PAGE EXCERPT
********

# Turning hardtail to commuter...



## Gaz-Man (Feb 13, 2010)

I am transforming my MTB to a commuter...

what am i missing:

1. put on slicks
2. added rear rack with saddle bags
3. added two full fenders
4. installed lights
5. Bell
6. Bento Box
7. mirror


----------



## perttime (Aug 26, 2005)

Depends. I don't need a rack but I like to have some reflectors, in addition to the lights, when riding in low light conditions. A bright colored jacket or vest can be good for visibility too: one of those screaming yellow things with reflective stripes maybe.


----------



## jtmartino (Jul 31, 2008)

perttime said:


> Depends. I don't need a rack but I like to have some reflectors, in addition to the lights, when riding in low light conditions. A bright colored jacket or vest can be good for visibility too: one of those screaming yellow things with reflective stripes maybe.


The more visibility the better! Get some of that 3M reflective tape and put it all over the bike, especially on the chainstays and the fork.

Pretty cheap, too:

http://www.amazon.com/3M-03456C-Scotchlite-Reflective-36-Inch/dp/B000BQRIV2


----------



## 245044 (Jun 8, 2004)

Personally, I'd go with a rigid fork, but that's just me.


----------



## CommuterBoy (Oct 4, 2007)

8. remove rack and saddle bags
9. remove bento box
10. remove bell, learn to whistle
11. buy a backpack. 




it's all personal preference. You won't know what you're missing or what you don't like until you ride it for a while. Sounds like a pretty killer start though


----------



## 08HardRock (Sep 7, 2007)

Does anyone use spoke lights? Its something I never really thought of until I started considering reflective tape.


----------



## CommuterBoy (Oct 4, 2007)

www.lightweights.org

They weigh virtually nothing and are almost invisible in daylight (on a silver spoke).


----------



## 08HardRock (Sep 7, 2007)

Thats pretty neat. Maybe doing that in place of reflective tape on the frame.....I'm just hesitant of putting reflective tape on my frame; but putting it on the spokes is less of a concern for me


----------



## CommuterBoy (Oct 4, 2007)

^My thoughts exactly. I would put it on my fenders, but not crazy about putting it on my frame. Spokes didn't bother me at all. 

The lightweights came with a 4 little circular dots designed for the ends of quick release skewers...I stuck those (two each) on the heels of my biking shoes for some rearward visibility.


----------



## Gary the No-Trash Cougar (Oct 14, 2008)

Lightweights also has Stealth Black Reflective Tape and Stealth Black Reflective Dots, if you already have a black frame, it should blend in well.


----------



## 08HardRock (Sep 7, 2007)

********

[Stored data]
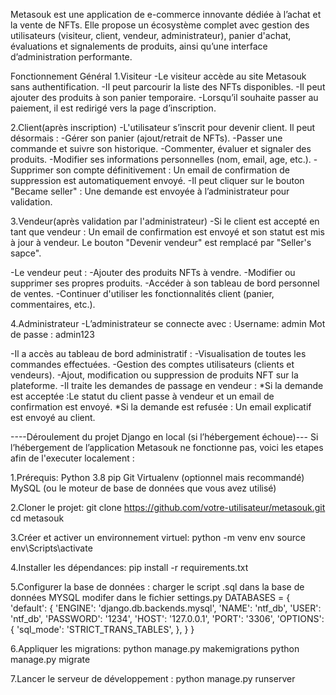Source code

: Metasouk est une application de e-commerce innovante dédiée à l’achat et la vente de NFTs. 
Elle propose un écosystème complet avec gestion des utilisateurs (visiteur, client, vendeur, administrateur), panier d'achat, évaluations et signalements de produits, ainsi qu’une interface d’administration performante.

Fonctionnement Général
1.Visiteur
-Le visiteur accède au site Metasouk sans authentification.
-Il peut parcourir la liste des NFTs disponibles.
-Il peut ajouter des produits à son panier temporaire.
-Lorsqu’il souhaite passer au paiement, il est redirigé vers la page d’inscription.

2.Client(après inscription)
-L'utilisateur s’inscrit pour devenir client.
Il peut désormais :
-Gérer son panier (ajout/retrait de NFTs).
-Passer une commande et suivre son historique.
-Commenter, évaluer et signaler des produits.
-Modifier ses informations personnelles (nom, email, age, etc.).
-Supprimer son compte définitivement : Un email de confirmation de suppression est automatiquement envoyé.
-Il peut cliquer sur le bouton "Became seller" : Une demande est envoyée à l’administrateur pour validation.

3.Vendeur(après validation par l'administrateur)
-Si le client est accepté en tant que vendeur :
Un email de confirmation est envoyé et son statut est mis à jour à vendeur.
Le bouton "Devenir vendeur" est remplacé par "Seller's sapce".

-Le vendeur peut :
-Ajouter des produits NFTs à vendre.
-Modifier ou supprimer ses propres produits.
-Accéder à son tableau de bord personnel de ventes.
-Continuer d'utiliser les fonctionnalités client (panier, commentaires, etc.).

4.Administrateur
-L’administrateur se connecte avec :
Username: admin
Mot de passe : admin123

-Il a accès au tableau de bord administratif :
-Visualisation de toutes les commandes effectuées.
-Gestion des comptes utilisateurs (clients et vendeurs).
-Ajout, modification ou suppression de produits NFT sur la plateforme.
-Il traite les demandes de passage en vendeur :
*Si la demande est acceptée :Le statut du client passe à vendeur et un email de confirmation est envoyé.
*Si la demande est refusée : Un email explicatif est envoyé au client.

----Déroulement du projet Django en local (si l’hébergement échoue)---
Si l’hébergement de l’application Metasouk ne fonctionne pas, 
voici les etapes afin de l'executer localement :

1.Prérequis:
Python 3.8
pip
Git
Virtualenv (optionnel mais recommandé)
MySQL (ou le moteur de base de données que vous avez utilisé)

2.Cloner le projet: 
git clone https://github.com/votre-utilisateur/metasouk.git
cd metasouk

3.Créer et activer un environnement virtuel: 
python -m venv env
source env\Scripts\activate

4.Installer les dépendances:
pip install -r requirements.txt

5.Configurer la base de données : charger le script .sql dans la base de données MYSQL 
modifer dans le fichier settings.py 
DATABASES = {
    'default': {
        'ENGINE': 'django.db.backends.mysql',
        'NAME': 'ntf_db',
        'USER': 'ntf_db',
        'PASSWORD': '1234',
        'HOST': '127.0.0.1',
        'PORT': '3306',
        'OPTIONS': {
            'sql_mode': 'STRICT_TRANS_TABLES',
        },
    }
}

6.Appliquer les migrations:
python manage.py makemigrations
python manage.py migrate

7.Lancer le serveur de développement : 
python manage.py runserver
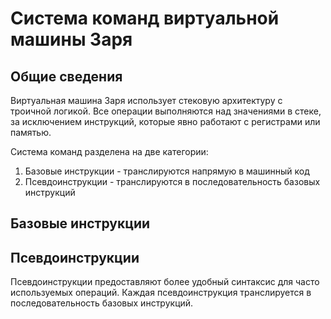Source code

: # Система команд виртуальной машины Заря
## Общие сведения
Виртуальная машина Заря использует стековую архитектуру с троичной логикой. Все операции выполняются над значениями в стеке, за исключением инструкций, которые явно работают с регистрами или памятью.

Система команд разделена на две категории:
1. Базовые инструкции - транслируются напрямую в машинный код
2. Псевдоинструкции - транслируются в последовательность базовых инструкций

## Базовые инструкции
## Псевдоинструкции
Псевдоинструкции предоставляют более удобный синтаксис для часто используемых операций. Каждая псевдоинструкция транслируется в последовательность базовых инструкций.


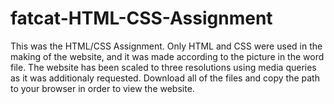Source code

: # fatcat-HTML-CSS-Assignment

This was the HTML/CSS Assignment. Only HTML and CSS were used in the making of the website, and it was made according to the picture in the word file. 
The website has been scaled to three resolutions using media queries as it was additionaly requested.
Download all of the files and copy the path to your browser in order to view the website.
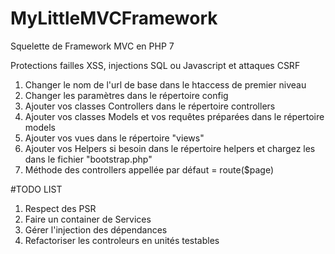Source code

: # MyLittleMVCFramework
Squelette de Framework MVC en PHP 7

Protections failles XSS, injections SQL ou Javascript et attaques CSRF

1) Changer le nom de l'url de base dans le htaccess de premier niveau
2) Changer les paramètres dans le répertoire config
3) Ajouter vos classes Controllers dans le répertoire controllers
4) Ajouter vos classes Models et vos requêtes préparées dans le répertoire models
5) Ajouter vos vues dans le répertoire "views"
6) Ajouter vos Helpers si besoin dans le répertoire helpers et chargez les dans le fichier "bootstrap.php"
7) Méthode des controllers appellée par défaut = route($page)

#TODO LIST
1) Respect des PSR
2) Faire un container de Services
3) Gérer l'injection des dépendances
4) Refactoriser les controleurs en unités testables
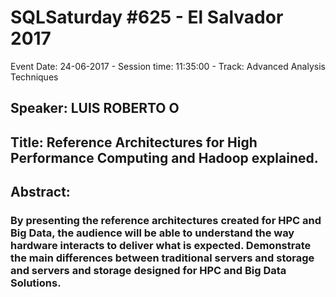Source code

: # SQLSaturday #625 - El Salvador 2017
Event Date: 24-06-2017 - Session time: 11:35:00 - Track: Advanced Analysis Techniques
## Speaker: LUIS ROBERTO O
## Title: Reference Architectures for High Performance Computing and Hadoop explained.
## Abstract:
### By presenting the reference architectures created for HPC and Big Data, the audience will be able to understand the way hardware interacts to deliver what is expected. Demonstrate the main differences between traditional servers and storage and servers and storage designed for HPC and Big Data Solutions.

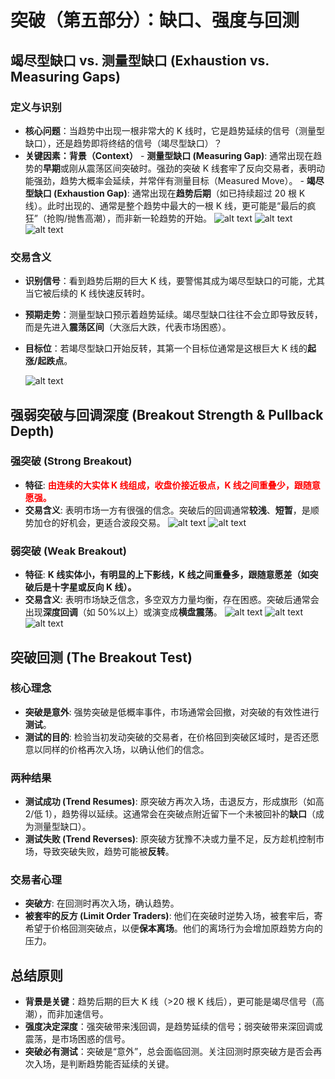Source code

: # 突破（第五部分）：缺口、强度与回测

## 竭尽型缺口 vs. 测量型缺口 (Exhaustion vs. Measuring Gaps)

### 定义与识别

- **核心问题**：当趋势中出现一根非常大的 K 线时，它是趋势延续的信号（测量型缺口），还是趋势即将终结的信号（竭尽型缺口）？
- **关键因素：背景（Context）** - **测量型缺口 (Measuring Gap)**: 通常出现在趋势的**早期**或刚从震荡区间突破时。强劲的突破 K 线套牢了反向交易者，表明动能强劲，趋势大概率会延续，并常伴有测量目标（Measured Move）。 - **竭尽型缺口 (Exhaustion Gap)**: 通常出现在**趋势后期**（如已持续超过 20 根 K 线）。此时出现的、通常是整个趋势中最大的一根 K 线，更可能是“最后的疯狂”（抢购/抛售高潮），而非新一轮趋势的开始。
  ![alt text](image-188.png)
  ![alt text](image-189.png)
  ![alt text](image-190.png)

### 交易含义

- **识别信号**：看到趋势后期的巨大 K 线，要警惕其成为竭尽型缺口的可能，尤其当它被后续的 K 线快速反转时。
- **预期走势**：测量型缺口预示着趋势延续。竭尽型缺口往往不会立即导致反转，而是先进入**震荡区间**（大涨后大跌，代表市场困惑）。
- **目标位**：若竭尽型缺口开始反转，其第一个目标位通常是这根巨大 K 线的**起涨/起跌点**。

  ![alt text](image-191.png)

## 强弱突破与回调深度 (Breakout Strength & Pullback Depth)

### 强突破 (Strong Breakout)

- **特征**: <span style="color:red;">**由连续的大实体 K 线组成，收盘价接近极点，K 线之间重叠少，跟随意愿强。**</span>
- **交易含义**: 表明市场一方有很强的信念。突破后的回调通常**较浅**、**短暂**，是顺势加仓的好机会，更适合波段交易。
  ![alt text](image-192.png)
  ![alt text](image-193.png)

### 弱突破 (Weak Breakout)

- **特征**: **K 线实体小，有明显的上下影线，K 线之间重叠多，跟随意愿差（如突破后是十字星或反向 K 线）。**
- **交易含义**: 表明市场缺乏信念，多空双方力量均衡，存在困惑。突破后通常会出现**深度回调**（如 50%以上）或演变成**横盘震荡**。
  ![alt text](image-194.png)
  ![alt text](image-195.png)
  ![alt text](image-197.png)

## 突破回测 (The Breakout Test)

### 核心理念

- **突破是意外**: 强势突破是低概率事件，市场通常会回撤，对突破的有效性进行**测试**。
- **测试的目的**: 检验当初发动突破的交易者，在价格回到突破区域时，是否还愿意以同样的价格再次入场，以确认他们的信念。

### 两种结果

- **测试成功 (Trend Resumes)**: 原突破方再次入场，击退反方，形成旗形（如高 2/低 1），趋势得以延续。这通常会在突破点附近留下一个未被回补的**缺口**（成为测量型缺口）。
- **测试失败 (Trend Reverses)**: 原突破方犹豫不决或力量不足，反方趁机控制市场，导致突破失败，趋势可能被**反转**。

### 交易者心理

- **突破方**: 在回测时再次入场，确认趋势。
- **被套牢的反方 (Limit Order Traders)**: 他们在突破时逆势入场，被套牢后，寄希望于价格回测突破点，以便**保本离场**。他们的离场行为会增加原趋势方向的压力。

## 总结原则

- **背景是关键**：趋势后期的巨大 K 线（>20 根 K 线后），更可能是竭尽信号（高潮），而非加速信号。
- **强度决定深度**：强突破带来浅回调，是趋势延续的信号；弱突破带来深回调或震荡，是市场困惑的信号。
- **突破必有测试**：突破是“意外”，总会面临回测。关注回测时原突破方是否会再次入场，是判断趋势能否延续的关键。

********

PARTS OF THE EXERCISE
1/ Decide whether each statement agrees with the commuter-bike thread, answering yes or no and quoting the deciding words from the thread: (a) Gaz-Man has already installed lights on the bike. (b) jtmartino says to put the reflective tape especially on the seat stays. (c) CommuterBoy stuck the little circular dots from Lightweights on the heels of biking shoes.
2/ Write the next part of the commuter-bike thread, continuing from its final line.

LIST OF ANSWERS
1/
(a) Yes: "4. installed lights"
(b) No: "especially on the chainstays and the fork"
(c) Yes: "I stuck those (two each) on the heels of my biking shoes"

2/
The description of the spoke reflectors says that its based on 3M reflective tape.....Is it any different than the the 3M tape linked above from Amazon (besides being cut into rectangles)?


----------



## CommuterBoy (Oct 4, 2007)

I've never used the 3M stuff...the lightweights stuff is REALLY thin...it applies like a decal, you peel off the backing, then apply and peel off the top layer at the same time...the actual reflective tape is really, really thin and mold-able. It comes in square sheets pre-cut into 36 rectangles, which makes it pretty easy to install. Not sure how thin the 3M stuff is, but that was the standout feature of the lightweights stuff.


----------



## 08HardRock (Sep 7, 2007)

I figured the lightweight stuff would have to be super thin to wrap around a spoke. I was just wondering if maybe it was a marketing ploy to justify the 3x price increase. I'm probably going to get the reflective tape anyway for my helmet, rack, etc. So I can always report back for the benefit of others.


----------



## Solomon76 (Jul 22, 2008)

The 3M spoke stuff is what I have on one of my bikes. I'll look for pictures and post them when I find them. The 3M stuff is pre-wrapped around small cylinders of PVC which snap onto your spokes.

Edit: Found a picture with the 3M spoke reflectors.


----------



## AndrewTO (Mar 30, 2005)

Gaz-Man said:


> I am transforming my MTB to a commuter...
> 
> what am i missing:


PICS! You're missing pics man!  Especially the berfore and after, which are indeed quite necessary in this type of conversion situation.


----------



## BrianMc (Jan 5, 2010)

Light weights +1

http://img249.imageshack.us/flvplayer.swf?f=Pcap0001

Classic Sport/light tourer, but same idea. When rolling, they look like a very wide reflective rim.


----------



## rodar y rodar (Jul 21, 2006)

08HardRock said:


> The description of the spoke reflectors says that its based on 3M reflective tape.....Is it any different than the the 3M tape linked above from Amazon (besides being cut into rectangles)?


I tried to do the same thing with little "flags" of Reflexite tape. It worked great... for about a week. If you want them on your spokes, might as well order the Lightweights or Solomon`s tube thingies.. If you want to make the best use of tape from a single order, your best bet is probably to stick it on your rims between the nipples. That`s what I have currently. They stay stuck that way, but not as visible as the Lightweights unless you have pretty deep rims.


----------



## rodar y rodar (Jul 21, 2006)

AndrewTO said:


> PICS! You're missing pics man!


Yeah, that too!


----------



## klohiq (Mar 22, 2008)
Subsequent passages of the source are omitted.